RECORD SET
-- Opening Marker --
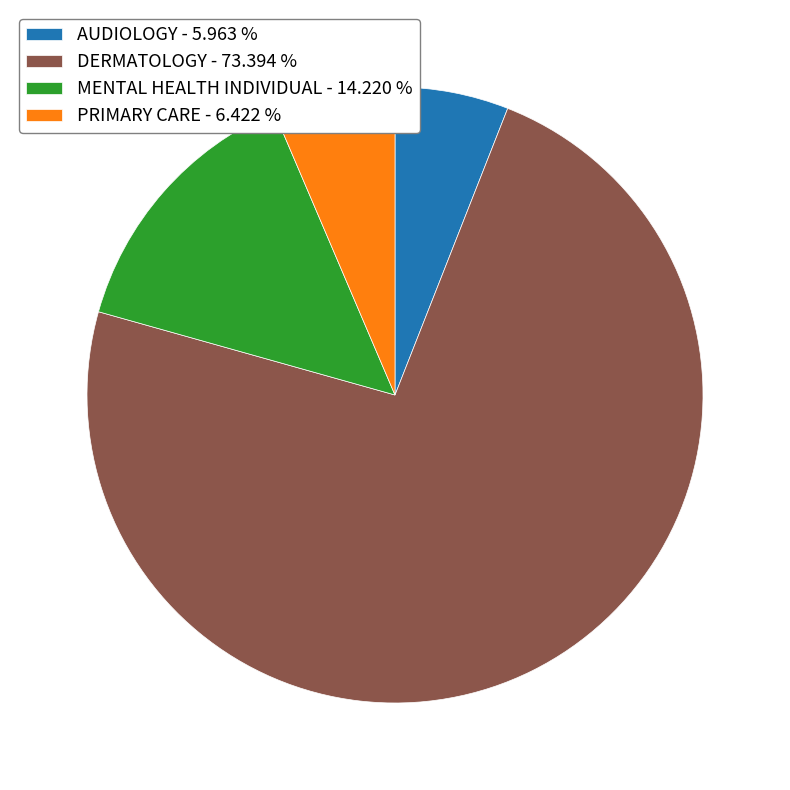

Combined, do DERMATOLOGY - 73.394 % and AUDIOLOGY - 5.963 % account for over 50%?

Yes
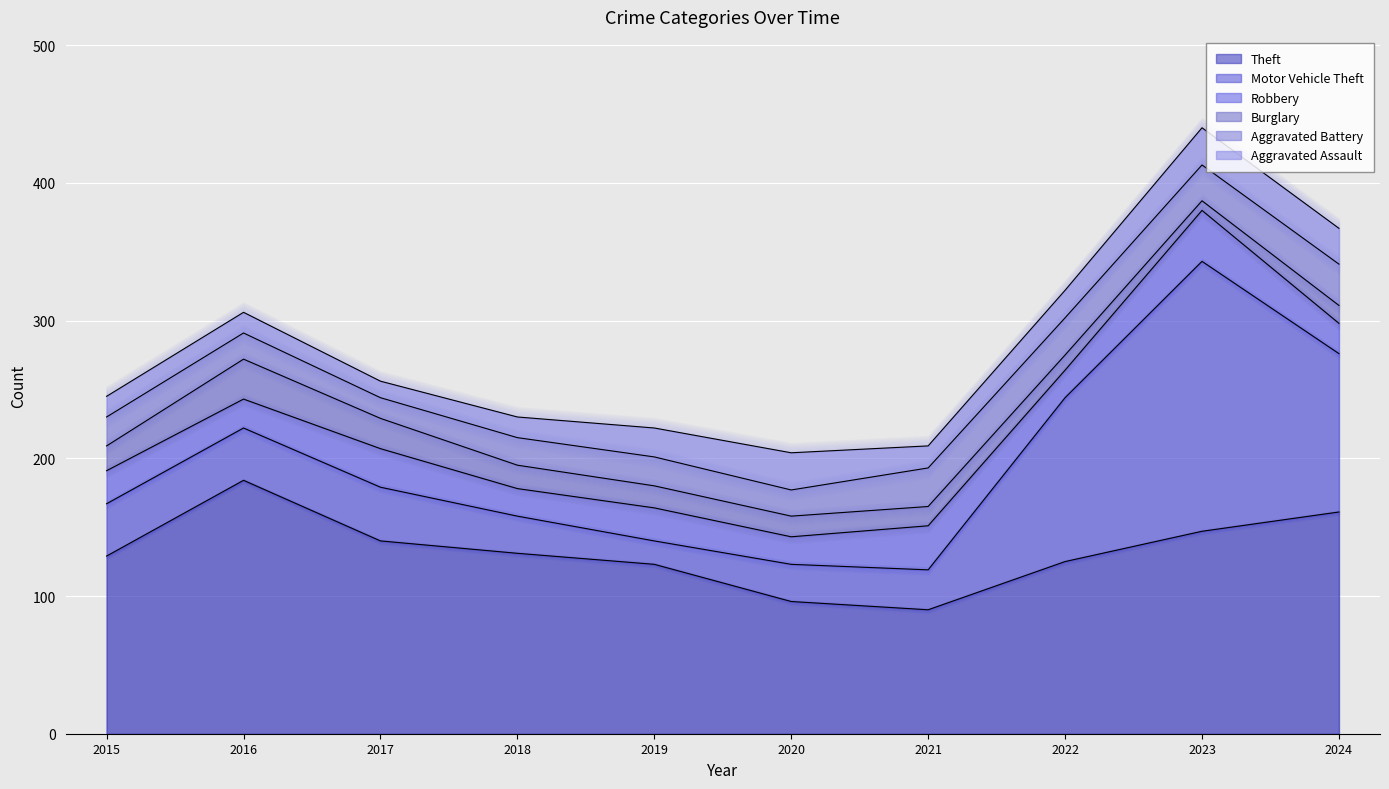

What is the minimum value shown in the chart?

7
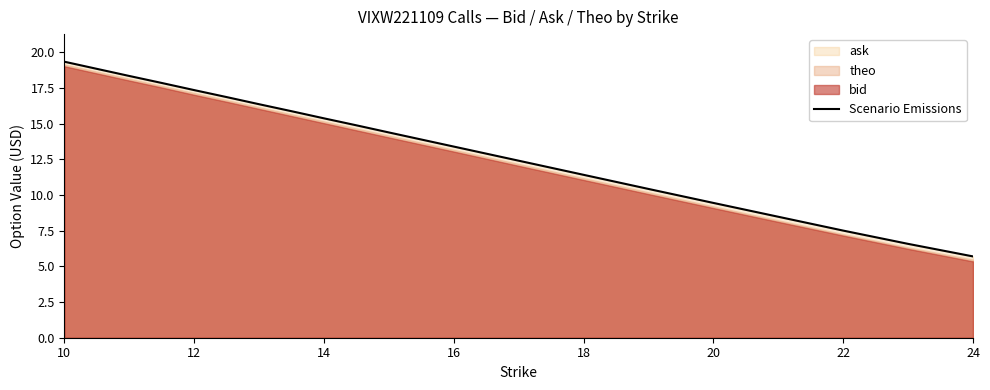

Which category has the lowest value in the Scenario Emissions series?

24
-- Closing Marker --
EXERCISE REQUIREMENTS
Reproduce the records above word for word, omitting the pictures.

ANSWER BELOW
Combined, do DERMATOLOGY - 73.394 % and AUDIOLOGY - 5.963 % account for over 50%?

Yes

What is the minimum value shown in the chart?

7

Which category has the lowest value in the Scenario Emissions series?

24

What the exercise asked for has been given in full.